The boy had been listening, seen the patterns on the wooden drum shift and move around to the flow of the old man’s story. He had a slightly dazed look in his young blue eyes.

Man said: “That’s a story about you, boy. Recognize. Now play with me.”

And the man played his wooden drum, which rattled like seeds in a dried up gourd, and he shook the leaves from the trees, swirled up the debris on the ground until everything around in the park was swirling and whirling to the rhythm. And the boy played along to the rhythm of the man’s drum. The boy closed his eyes, lost in the trance of the cycles and as he did he saw that the sound of his own drum had stopped. So the boy opened his eyes, saw the sticks in his hands, the wooden drum in front of him. His drum was gone, had disappeared. And the ragged man had twinkled away, twinkled away with the boy’s drum. The man had given him instead the wooden drum, which hummed quietly to itself.

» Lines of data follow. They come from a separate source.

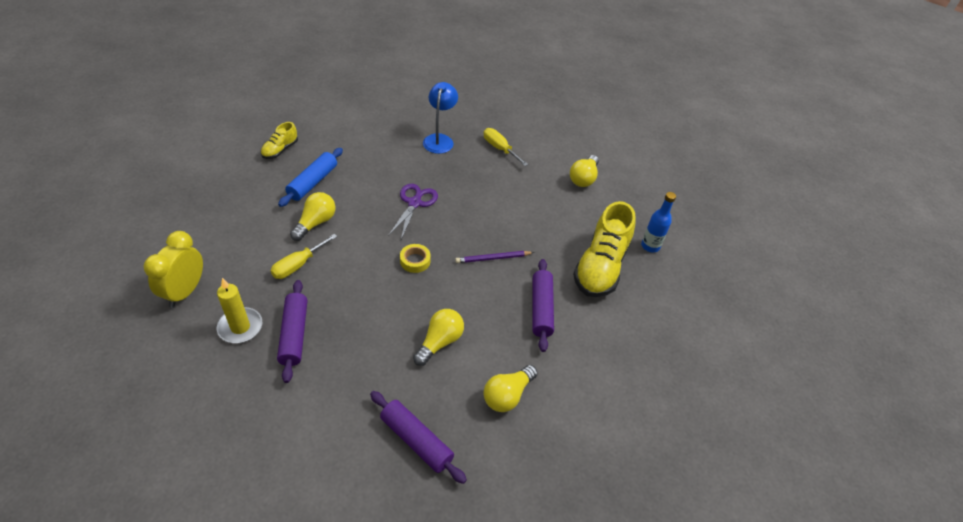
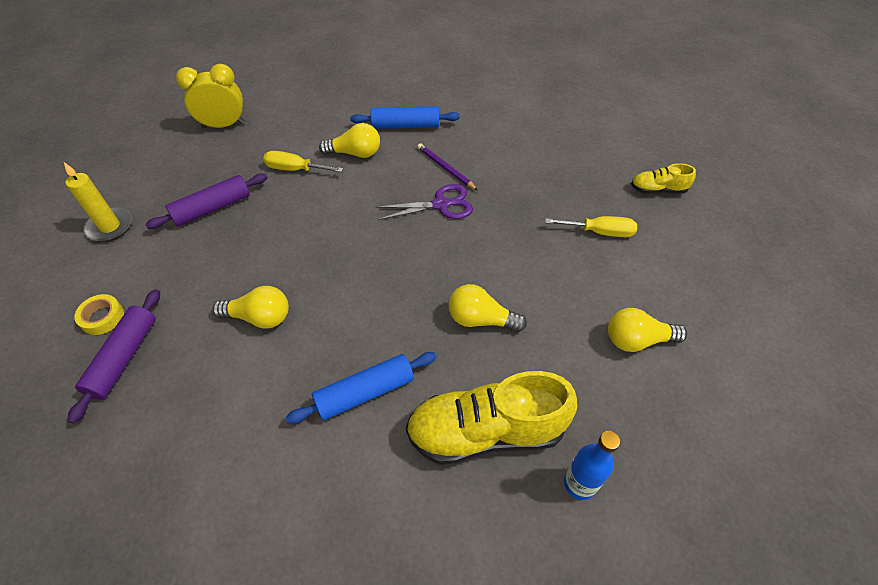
camera: 65 degrees right, 5 degrees up
(240, 327) = (203, 173): yellow candle -> yellow candle (110, 227)
(280, 150) = (428, 87): yellow shoe -> yellow shoe (658, 190)
(415, 261) = (359, 244): yellow tape -> yellow tape (102, 317)
(439, 139) = (558, 177): blue lamp -> none
(493, 258) = (412, 308): purple pencil -> purple pencil (445, 168)
(500, 149) = (599, 232): yellow screwdriver -> yellow screwdriver turned 75 degrees clockwise
(507, 395) = (215, 415): yellow light bulb -> yellow light bulb (480, 319)
(541, 309) = (365, 392): purple rolling pin -> blue rolling pin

The boy struck the wooden drum, but no sound came out. He struck it again and it remained silent.

Small park bathed in summer, small park bathed in silence. And on the bench sat the boy, a quiet boy now, eyes wide open, striking the wooden drum again and again, without a sound escaping other than the drum’s own serene hum; hissing like a serpent, like the wind through the desert, like a bee stumbling around in the air from too much nectar.

I am indebted to Drumming at the Edge of Magic by Mickey Hart, which provided the inspiration for this story and also the Dan creation myth, of which the Man’s tale is a variation.